Sampai ada seorang paruh baya yang berkata kepada kami, di sebuah surau yang asri dan penuh kedamaian, beliau berkata dngan aura yang sangat jumawa, "kalian semua yang ada disini adalah sang pemenang, apa yang semua manusia cari itu letaknya disini, kalian mencari ketentraman disini tempatnya, kalian mencari kesejukkan disini pula tempatnya, bahkan kalian menemukan "hakikat" kehidupan yang sejati pun disini tempatnya,! Sungguh kalian amatlah beruntung", sambil menutup pembicaraan, wajah itu sangat indah dan begitu tenangnya ketika dilihat.

Hei kawan, sungguh, apa yang kami dapati disni bagaikan bulir hujan di tengah gersangnya padang pasir, dingin dan begitu menyejukkan kulit, apa yang kami temukan disini laksana pelita di tengah gulitanya raksasa malam, ia menerangi kami dan mengantarkan kami sampai ke tujuan...

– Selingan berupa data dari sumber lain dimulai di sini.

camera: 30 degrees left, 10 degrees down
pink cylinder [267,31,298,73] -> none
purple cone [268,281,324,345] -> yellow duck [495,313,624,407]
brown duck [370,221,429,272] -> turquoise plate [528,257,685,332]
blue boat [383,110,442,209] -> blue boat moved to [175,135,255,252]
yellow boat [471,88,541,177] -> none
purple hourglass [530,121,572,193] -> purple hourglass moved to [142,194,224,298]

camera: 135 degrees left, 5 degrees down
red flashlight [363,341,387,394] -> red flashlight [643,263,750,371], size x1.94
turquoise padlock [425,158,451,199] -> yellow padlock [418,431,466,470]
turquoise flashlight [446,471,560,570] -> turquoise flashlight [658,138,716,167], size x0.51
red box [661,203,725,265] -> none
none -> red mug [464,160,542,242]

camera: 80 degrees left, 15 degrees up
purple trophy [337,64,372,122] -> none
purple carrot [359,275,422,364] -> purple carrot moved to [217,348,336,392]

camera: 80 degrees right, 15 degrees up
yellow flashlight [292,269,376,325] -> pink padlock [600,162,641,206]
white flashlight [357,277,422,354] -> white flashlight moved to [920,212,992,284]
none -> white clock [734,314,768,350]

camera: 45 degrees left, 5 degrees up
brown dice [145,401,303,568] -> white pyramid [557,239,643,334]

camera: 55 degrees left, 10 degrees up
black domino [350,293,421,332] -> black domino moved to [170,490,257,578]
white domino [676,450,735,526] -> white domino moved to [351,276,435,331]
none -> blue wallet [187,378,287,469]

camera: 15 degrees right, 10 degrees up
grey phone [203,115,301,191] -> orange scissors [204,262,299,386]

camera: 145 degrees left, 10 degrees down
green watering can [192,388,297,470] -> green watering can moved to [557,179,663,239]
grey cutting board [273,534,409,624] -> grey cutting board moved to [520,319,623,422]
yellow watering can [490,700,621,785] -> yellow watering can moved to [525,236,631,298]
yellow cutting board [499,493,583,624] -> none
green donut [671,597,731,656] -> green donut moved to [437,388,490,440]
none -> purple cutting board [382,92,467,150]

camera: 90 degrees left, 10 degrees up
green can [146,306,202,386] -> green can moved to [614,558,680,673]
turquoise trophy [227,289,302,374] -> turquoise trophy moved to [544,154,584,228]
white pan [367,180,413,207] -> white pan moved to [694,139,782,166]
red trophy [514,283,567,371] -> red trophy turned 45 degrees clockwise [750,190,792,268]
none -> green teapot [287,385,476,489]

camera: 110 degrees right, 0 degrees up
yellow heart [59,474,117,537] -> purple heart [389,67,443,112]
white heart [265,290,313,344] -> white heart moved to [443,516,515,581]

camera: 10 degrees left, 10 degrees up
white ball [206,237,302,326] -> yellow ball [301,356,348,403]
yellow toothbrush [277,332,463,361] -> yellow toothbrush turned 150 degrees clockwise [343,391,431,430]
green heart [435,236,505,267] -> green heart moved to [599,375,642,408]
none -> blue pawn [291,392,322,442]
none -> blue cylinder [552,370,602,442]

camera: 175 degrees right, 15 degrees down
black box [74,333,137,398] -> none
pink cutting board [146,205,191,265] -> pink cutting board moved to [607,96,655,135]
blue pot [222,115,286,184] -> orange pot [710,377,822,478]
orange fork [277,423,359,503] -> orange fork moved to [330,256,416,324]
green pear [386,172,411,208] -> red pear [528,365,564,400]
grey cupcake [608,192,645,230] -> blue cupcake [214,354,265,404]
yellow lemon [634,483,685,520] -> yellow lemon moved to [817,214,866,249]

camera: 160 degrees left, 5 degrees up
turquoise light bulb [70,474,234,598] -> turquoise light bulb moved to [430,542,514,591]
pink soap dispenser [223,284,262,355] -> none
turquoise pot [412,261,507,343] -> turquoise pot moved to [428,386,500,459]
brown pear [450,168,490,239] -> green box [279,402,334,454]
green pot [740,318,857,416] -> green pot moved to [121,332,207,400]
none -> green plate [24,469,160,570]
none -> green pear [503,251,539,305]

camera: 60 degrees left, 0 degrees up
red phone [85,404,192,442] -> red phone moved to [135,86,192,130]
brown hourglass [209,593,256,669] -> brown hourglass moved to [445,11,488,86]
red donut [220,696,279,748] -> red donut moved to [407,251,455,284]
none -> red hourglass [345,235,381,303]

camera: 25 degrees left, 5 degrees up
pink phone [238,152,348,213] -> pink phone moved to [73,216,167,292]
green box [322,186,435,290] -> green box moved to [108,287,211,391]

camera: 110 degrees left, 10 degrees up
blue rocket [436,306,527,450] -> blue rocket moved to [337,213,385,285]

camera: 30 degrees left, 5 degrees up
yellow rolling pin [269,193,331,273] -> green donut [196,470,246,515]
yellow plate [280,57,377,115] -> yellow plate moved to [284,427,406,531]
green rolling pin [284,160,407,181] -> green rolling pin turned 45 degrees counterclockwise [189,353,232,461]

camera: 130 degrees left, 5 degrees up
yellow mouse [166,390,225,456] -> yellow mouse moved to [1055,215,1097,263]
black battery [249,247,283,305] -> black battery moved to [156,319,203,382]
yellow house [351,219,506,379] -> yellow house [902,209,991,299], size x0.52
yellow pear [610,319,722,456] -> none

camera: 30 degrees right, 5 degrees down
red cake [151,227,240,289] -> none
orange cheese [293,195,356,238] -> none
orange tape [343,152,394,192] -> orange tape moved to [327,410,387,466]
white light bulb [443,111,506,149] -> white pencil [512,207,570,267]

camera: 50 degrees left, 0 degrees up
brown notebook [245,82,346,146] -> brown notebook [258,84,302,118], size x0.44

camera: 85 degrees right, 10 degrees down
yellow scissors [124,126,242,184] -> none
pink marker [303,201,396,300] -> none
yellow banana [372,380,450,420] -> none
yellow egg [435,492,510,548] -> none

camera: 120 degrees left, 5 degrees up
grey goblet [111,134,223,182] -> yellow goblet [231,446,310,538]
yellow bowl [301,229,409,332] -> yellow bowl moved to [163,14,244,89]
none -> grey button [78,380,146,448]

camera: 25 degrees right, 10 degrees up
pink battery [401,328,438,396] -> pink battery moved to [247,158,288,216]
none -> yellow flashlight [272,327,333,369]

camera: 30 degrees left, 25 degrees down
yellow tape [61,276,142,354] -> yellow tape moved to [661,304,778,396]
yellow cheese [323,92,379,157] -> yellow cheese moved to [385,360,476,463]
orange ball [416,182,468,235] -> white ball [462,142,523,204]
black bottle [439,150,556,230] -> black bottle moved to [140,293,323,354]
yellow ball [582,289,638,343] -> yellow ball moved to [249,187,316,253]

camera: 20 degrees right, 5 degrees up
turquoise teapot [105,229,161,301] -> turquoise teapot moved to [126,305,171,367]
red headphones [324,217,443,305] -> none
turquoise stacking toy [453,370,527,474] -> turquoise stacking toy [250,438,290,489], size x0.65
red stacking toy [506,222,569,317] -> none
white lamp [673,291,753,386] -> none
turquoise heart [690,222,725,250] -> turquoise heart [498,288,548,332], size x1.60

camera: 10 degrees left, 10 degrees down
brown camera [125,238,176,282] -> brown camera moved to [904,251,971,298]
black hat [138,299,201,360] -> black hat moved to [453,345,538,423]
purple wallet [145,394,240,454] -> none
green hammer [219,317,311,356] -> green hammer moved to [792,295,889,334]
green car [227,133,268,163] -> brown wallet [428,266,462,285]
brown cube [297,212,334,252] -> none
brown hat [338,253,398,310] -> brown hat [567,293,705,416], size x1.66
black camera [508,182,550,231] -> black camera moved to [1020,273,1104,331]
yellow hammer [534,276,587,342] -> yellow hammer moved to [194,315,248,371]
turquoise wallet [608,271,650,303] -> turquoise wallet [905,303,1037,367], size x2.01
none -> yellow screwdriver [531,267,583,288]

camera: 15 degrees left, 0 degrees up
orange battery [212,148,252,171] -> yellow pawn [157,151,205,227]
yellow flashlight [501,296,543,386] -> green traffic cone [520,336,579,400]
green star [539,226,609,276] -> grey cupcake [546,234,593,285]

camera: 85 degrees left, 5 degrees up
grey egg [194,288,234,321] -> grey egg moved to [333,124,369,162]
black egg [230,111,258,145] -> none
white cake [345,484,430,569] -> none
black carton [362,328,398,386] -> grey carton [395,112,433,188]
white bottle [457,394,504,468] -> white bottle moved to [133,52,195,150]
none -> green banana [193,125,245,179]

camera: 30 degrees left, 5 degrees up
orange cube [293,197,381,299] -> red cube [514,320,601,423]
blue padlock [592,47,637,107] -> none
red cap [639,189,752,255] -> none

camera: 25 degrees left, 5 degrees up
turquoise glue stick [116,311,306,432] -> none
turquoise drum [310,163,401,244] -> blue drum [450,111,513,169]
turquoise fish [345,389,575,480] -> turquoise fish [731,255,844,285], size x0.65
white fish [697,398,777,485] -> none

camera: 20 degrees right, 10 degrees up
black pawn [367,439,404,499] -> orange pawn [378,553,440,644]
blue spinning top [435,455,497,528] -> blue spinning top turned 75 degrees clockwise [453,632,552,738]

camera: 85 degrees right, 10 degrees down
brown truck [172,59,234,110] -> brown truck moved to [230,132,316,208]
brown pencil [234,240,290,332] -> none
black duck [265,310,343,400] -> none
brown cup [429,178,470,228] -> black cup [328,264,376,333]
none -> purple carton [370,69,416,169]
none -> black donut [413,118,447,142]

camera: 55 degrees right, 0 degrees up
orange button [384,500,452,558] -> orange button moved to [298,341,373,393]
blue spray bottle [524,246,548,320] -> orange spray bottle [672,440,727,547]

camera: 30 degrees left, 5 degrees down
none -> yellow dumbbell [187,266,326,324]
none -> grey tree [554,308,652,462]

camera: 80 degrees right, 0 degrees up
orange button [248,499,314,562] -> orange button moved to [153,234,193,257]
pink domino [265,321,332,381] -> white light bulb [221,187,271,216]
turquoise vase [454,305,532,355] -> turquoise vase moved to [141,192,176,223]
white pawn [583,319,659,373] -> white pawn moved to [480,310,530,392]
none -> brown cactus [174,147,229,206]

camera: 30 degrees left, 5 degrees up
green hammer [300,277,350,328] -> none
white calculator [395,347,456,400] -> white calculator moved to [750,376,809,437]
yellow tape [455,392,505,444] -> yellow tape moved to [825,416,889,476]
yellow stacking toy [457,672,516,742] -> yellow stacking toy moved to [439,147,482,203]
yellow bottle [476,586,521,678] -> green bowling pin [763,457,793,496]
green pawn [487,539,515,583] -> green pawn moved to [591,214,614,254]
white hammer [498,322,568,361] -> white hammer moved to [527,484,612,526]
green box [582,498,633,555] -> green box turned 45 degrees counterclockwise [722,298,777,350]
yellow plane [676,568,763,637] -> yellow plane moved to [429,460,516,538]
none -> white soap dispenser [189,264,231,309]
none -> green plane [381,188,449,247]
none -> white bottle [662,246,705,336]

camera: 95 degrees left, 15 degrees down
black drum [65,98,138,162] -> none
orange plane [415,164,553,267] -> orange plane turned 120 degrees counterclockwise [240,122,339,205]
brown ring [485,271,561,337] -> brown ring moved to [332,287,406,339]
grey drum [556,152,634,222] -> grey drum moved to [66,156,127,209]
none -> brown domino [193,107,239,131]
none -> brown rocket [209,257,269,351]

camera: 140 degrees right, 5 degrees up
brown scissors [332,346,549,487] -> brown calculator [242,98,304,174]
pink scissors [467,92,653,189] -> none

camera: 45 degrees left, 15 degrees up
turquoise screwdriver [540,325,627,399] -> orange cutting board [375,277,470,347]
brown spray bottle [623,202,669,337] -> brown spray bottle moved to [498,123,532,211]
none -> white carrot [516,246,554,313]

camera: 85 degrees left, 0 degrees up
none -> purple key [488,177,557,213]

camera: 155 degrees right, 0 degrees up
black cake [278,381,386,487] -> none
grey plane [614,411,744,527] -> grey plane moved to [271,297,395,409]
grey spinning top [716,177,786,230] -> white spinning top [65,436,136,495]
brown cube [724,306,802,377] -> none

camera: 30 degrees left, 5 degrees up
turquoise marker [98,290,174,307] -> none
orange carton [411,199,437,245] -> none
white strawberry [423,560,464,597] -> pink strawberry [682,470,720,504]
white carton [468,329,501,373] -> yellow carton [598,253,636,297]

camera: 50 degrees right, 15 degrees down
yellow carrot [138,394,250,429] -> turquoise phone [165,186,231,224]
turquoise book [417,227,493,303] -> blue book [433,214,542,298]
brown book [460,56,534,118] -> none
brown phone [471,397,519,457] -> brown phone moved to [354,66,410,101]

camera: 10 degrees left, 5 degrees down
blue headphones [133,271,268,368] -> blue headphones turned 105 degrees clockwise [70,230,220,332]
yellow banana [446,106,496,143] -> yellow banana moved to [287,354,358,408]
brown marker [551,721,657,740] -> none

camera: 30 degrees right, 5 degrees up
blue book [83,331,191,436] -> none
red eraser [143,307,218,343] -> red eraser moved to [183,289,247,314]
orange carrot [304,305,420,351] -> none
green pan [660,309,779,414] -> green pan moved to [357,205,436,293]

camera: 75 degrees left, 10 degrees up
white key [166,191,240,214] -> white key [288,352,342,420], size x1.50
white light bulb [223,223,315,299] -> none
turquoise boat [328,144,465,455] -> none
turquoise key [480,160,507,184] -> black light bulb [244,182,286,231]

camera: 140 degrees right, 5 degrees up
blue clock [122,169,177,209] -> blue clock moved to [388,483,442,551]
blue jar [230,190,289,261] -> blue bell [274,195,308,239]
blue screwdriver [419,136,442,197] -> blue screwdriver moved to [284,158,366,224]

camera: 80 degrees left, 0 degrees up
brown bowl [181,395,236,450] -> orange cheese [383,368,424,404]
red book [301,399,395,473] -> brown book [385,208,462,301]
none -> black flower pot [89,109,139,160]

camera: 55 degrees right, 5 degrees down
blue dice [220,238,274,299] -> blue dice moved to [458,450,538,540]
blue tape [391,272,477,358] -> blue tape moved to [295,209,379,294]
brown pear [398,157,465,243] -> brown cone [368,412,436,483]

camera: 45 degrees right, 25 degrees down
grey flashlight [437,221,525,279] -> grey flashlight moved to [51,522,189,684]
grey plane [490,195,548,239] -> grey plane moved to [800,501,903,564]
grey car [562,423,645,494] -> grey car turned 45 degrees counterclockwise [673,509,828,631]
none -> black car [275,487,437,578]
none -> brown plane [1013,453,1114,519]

Sungguh, ini merupakan keajaiban dari Tuhan...

_____________________

Kisah ini dibuat untuk menyemangati seseorang yang ingin memutuskan diri belajar ke Pondok Psantren, namun orang tua nya terlihat ragu lantaran pernah mendengar cerita bahwa di suatu pondok pesantren sana, para santrinya terpaksa harus melompati pagar dan mereka mengeluh bahwa mereka tak diberi makan!

Mendengar kisah ini saya begitu tertikam, selaku alumnus ponpes, sya sngat tdak terima dengan kejadian ini.

Sungguh, betapa karena ini saya hanya bisa mengambil dua pemikiran yang kritis terhadap persoalan ini,

1. Mungkin karena para pengasuh dan pengurus nya memang tidak becus dalam mendidik para santrinya, sehingga dengannya, ia menelantarkan para santrinya dan tidak pula menghiraukannya. (Ini merupakan sebuah perbuatan yang sangat memalukan!)

2. Mungkin karena para santrinya memang nakal dan tidak bisa diatur, sehingga untuk melakukan sebuah pelanggaran yaitu kabur sambil melewati pagar pun mereka harus membuat alasan yang sangat masuk akal, yaitu "Tidak Diberi Makan" di dalam pondoknya, kejadian ini sangat penulis pahami (eit" bukannya karena penulis pengalaman yah!!).

Kesimpulannya adalah, alasan yang pertama itu memang kadang2 terjadi di beberapa tempat, namun alasan yang kedua itu menurut penulis lebih mendominasi angka kemungkinan yang menyebabkan terjadinya sebuah pelanggaran, itu semua karena satu hal (sebagaimana yang saya gambarkan dalam sebuah surat kecil diatas) bahwa, yang ada di pikiran mereka itu pondok adalah hal yang patut untuk dijadikan "momok" kehidupan yang sungguh menyeramkan,,,

Namun itu semua hanyalah sebuah tuduhan yang tanpa alasan, apa yang penulis dpati disana merupakan sebuah keistimewaan tersendiri bagi penulis pribadi.